-- Your instructions --
What you return should be the complete data below, word for word, with no pictures in it.

-- Information shown --
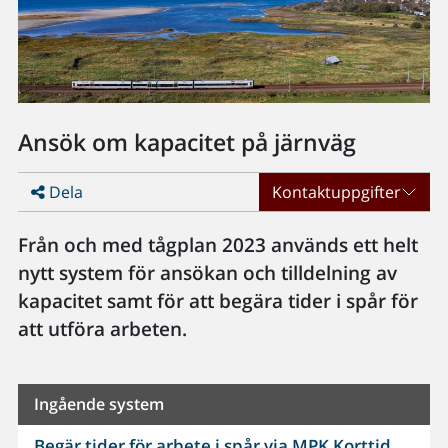
Ansök om kapacitet på järnväg
Dela
Kontaktuppgifter
Från och med tågplan 2023 används ett helt
nytt system för ansökan och tilldelning av
kapacitet samt för att begära tider i spår för
att utföra arbeten.
Ingående system
Begär tider för arbete i spår via MPK Korttid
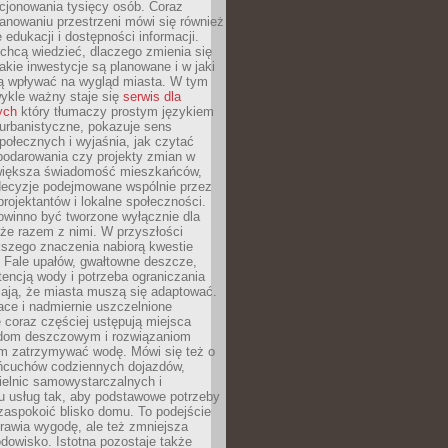
cjonowania tysięcy osób. Coraz
lanowaniu przestrzeni mówi się również
 edukacji i dostępności informacji.
chcą wiedzieć, dlaczego zmienia się
jakie inwestycje są planowane i w jaki
 wpływać na wygląd miasta. W tym
ykle ważny staje się
serwis dla
ych
który tłumaczy prostym językiem
urbanistyczne, pokazuje sens
społecznych i wyjaśnia, jak czytać
podarowania czy projekty zmian w
 większa świadomość mieszkańców,
decyzje podejmowane wspólnie przez
rojektantów i lokalne społeczności.
owinno być tworzone wyłącznie dla
akże razem z nimi. W przyszłości
kszego znaczenia nabiorą kwestie
 Fale upałów, gwałtowne deszcze,
tencją wody i potrzeba ograniczania
iają, że miasta muszą się adaptować.
ce i nadmiernie uszczelnione
 coraz częściej ustępują miejsca
rodom deszczowym i rozwiązaniom
m zatrzymywać wodę. Mówi się też o
ańcuchów codziennych dojazdów,
ielnic samowystarczalnych i
u usług tak, aby podstawowe potrzeby
zaspokoić blisko domu. To podejście
prawia wygodę, ale też zmniejsza
odowisko. Istotna pozostaje także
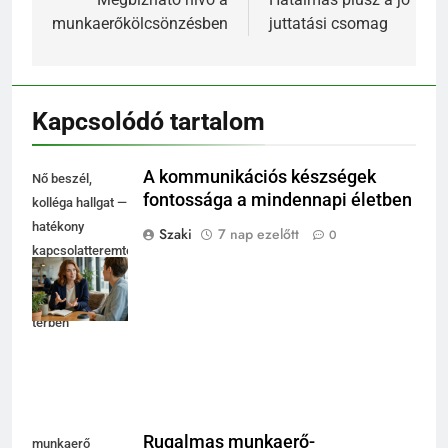
navigáció
munkaerőkölcsönzésben
juttatási csomag
Kapcsolódó tartalom
A kommunikációs készségek
Nő beszél,
fontossága a mindennapi életben
kolléga hallgat —
hatékony
Szaki
7 nap ezelőtt
0
kapcsolatteremtés
fényes
coworking
térben
Rugalmas munkaerő-
munkaerő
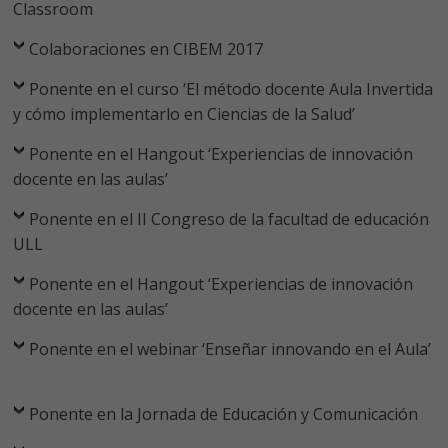
Classroom
Colaboraciones en CIBEM 2017
Ponente en el curso ‘El método docente Aula Invertida
y cómo implementarlo en Ciencias de la Salud’
Ponente en el Hangout ‘Experiencias de innovación
docente en las aulas’
Ponente en el II Congreso de la facultad de educación
ULL
Ponente en el Hangout ‘Experiencias de innovación
docente en las aulas’
Ponente en el webinar ‘Enseñar innovando en el Aula’
Ponente en la Jornada de Educación y Comunicación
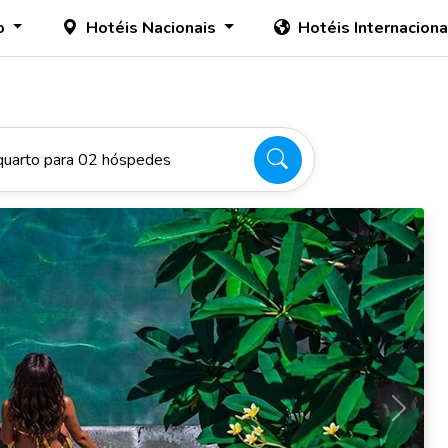
o
Hotéis Nacionais
Hotéis Internacion
quarto para 02 hóspedes
Próxim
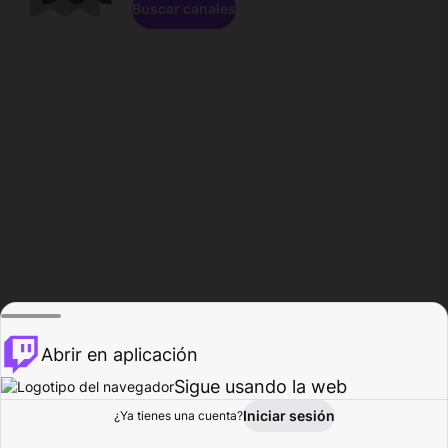
Buscar canales
Abrir en aplicación
Sigue usando la web
Iniciar sesión
Página de
¿Ya tienes una cuenta?
Explorar
Actividad
Perfil
Creador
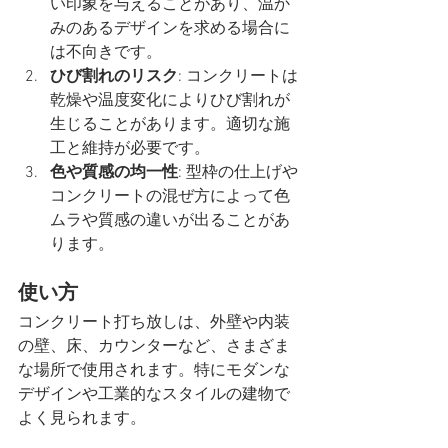
い印象を与えることがあり、温か
みのあるデザインを求める場合に
は不向きです。
ひび割れのリスク
: コンクリートは
乾燥や温度変化によりひび割れが
生じることがあります。適切な施
工と維持が必要です。
色や質感の均一性
: 型枠の仕上げや
コンクリートの混ぜ方によって色
ムラや質感の違いが出ることがあ
ります。
使い方
コンクリート打ち放しは、外壁や内装
の壁、床、カウンターなど、さまざま
な場所で使用されます。特にモダンな
デザインや工業的なスタイルの建物で
よく見られます。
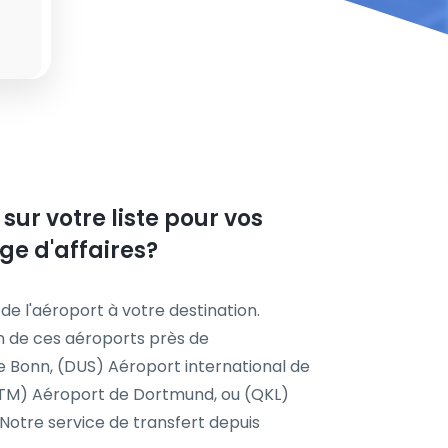
r votre liste pour vos
e d'affaires?
 de l'aéroport à votre destination.
n de ces aéroports près de
Bonn, (DUS) Aéroport international de
DTM) Aéroport de Dortmund, ou (QKL)
Notre service de transfert depuis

-- Worked solution --
Ansök om kapacitet på järnväg
Dela
Kontaktuppgifter
Från och med tågplan 2023 används ett helt
nytt system för ansökan och tilldelning av
kapacitet samt för att begära tider i spår för
att utföra arbeten.
Ingående system
Begär tider för arbete i spår via MPK Korttid
cjonowania tysięcy osób. Coraz
lanowaniu przestrzeni mówi się również
 edukacji i dostępności informacji.
chcą wiedzieć, dlaczego zmienia się
jakie inwestycje są planowane i w jaki
 wpływać na wygląd miasta. W tym
ykle ważny staje się
serwis dla
ych
który tłumaczy prostym językiem
urbanistyczne, pokazuje sens
społecznych i wyjaśnia, jak czytać
podarowania czy projekty zmian w
 większa świadomość mieszkańców,
decyzje podejmowane wspólnie przez
rojektantów i lokalne społeczności.
owinno być tworzone wyłącznie dla
akże razem z nimi. W przyszłości
kszego znaczenia nabiorą kwestie
 Fale upałów, gwałtowne deszcze,
tencją wody i potrzeba ograniczania
iają, że miasta muszą się adaptować.
ce i nadmiernie uszczelnione
 coraz częściej ustępują miejsca
rodom deszczowym i rozwiązaniom
m zatrzymywać wodę. Mówi się też o
ańcuchów codziennych dojazdów,
ielnic samowystarczalnych i
u usług tak, aby podstawowe potrzeby
zaspokoić blisko domu. To podejście
prawia wygodę, ale też zmniejsza
odowisko. Istotna pozostaje także
navigáció
munkaerőkölcsönzésben
juttatási csomag
Kapcsolódó tartalom
A kommunikációs készségek
Nő beszél,
fontossága a mindennapi életben
kolléga hallgat —
hatékony
Szaki
7 nap ezelőtt
0
kapcsolatteremtés
fényes
coworking
térben
Rugalmas munkaerő-
munkaerő
Classroom
Colaboraciones en CIBEM 2017
Ponente en el curso ‘El método docente Aula Invertida
y cómo implementarlo en Ciencias de la Salud’
Ponente en el Hangout ‘Experiencias de innovación
docente en las aulas’
Ponente en el II Congreso de la facultad de educación
ULL
Ponente en el Hangout ‘Experiencias de innovación
docente en las aulas’
Ponente en el webinar ‘Enseñar innovando en el Aula’
Ponente en la Jornada de Educación y Comunicación
o
Hotéis Nacionais
Hotéis Internacion
quarto para 02 hóspedes
Próxim
Buscar canales
Abrir en aplicación
Sigue usando la web
Iniciar sesión
Página de
¿Ya tienes una cuenta?
Explorar
Actividad
Perfil
Creador
い印象を与えることがあり、温か
みのあるデザインを求める場合に
は不向きです。
ひび割れのリスク
: コンクリートは
乾燥や温度変化によりひび割れが
生じることがあります。適切な施
工と維持が必要です。
色や質感の均一性
: 型枠の仕上げや
コンクリートの混ぜ方によって色
ムラや質感の違いが出ることがあ
ります。
使い方
コンクリート打ち放しは、外壁や内装
の壁、床、カウンターなど、さまざま
な場所で使用されます。特にモダンな
デザインや工業的なスタイルの建物で
よく見られます。
r votre liste pour vos
e d'affaires?
 de l'aéroport à votre destination.
n de ces aéroports près de
Bonn, (DUS) Aéroport international de
DTM) Aéroport de Dortmund, ou (QKL)
Notre service de transfert depuis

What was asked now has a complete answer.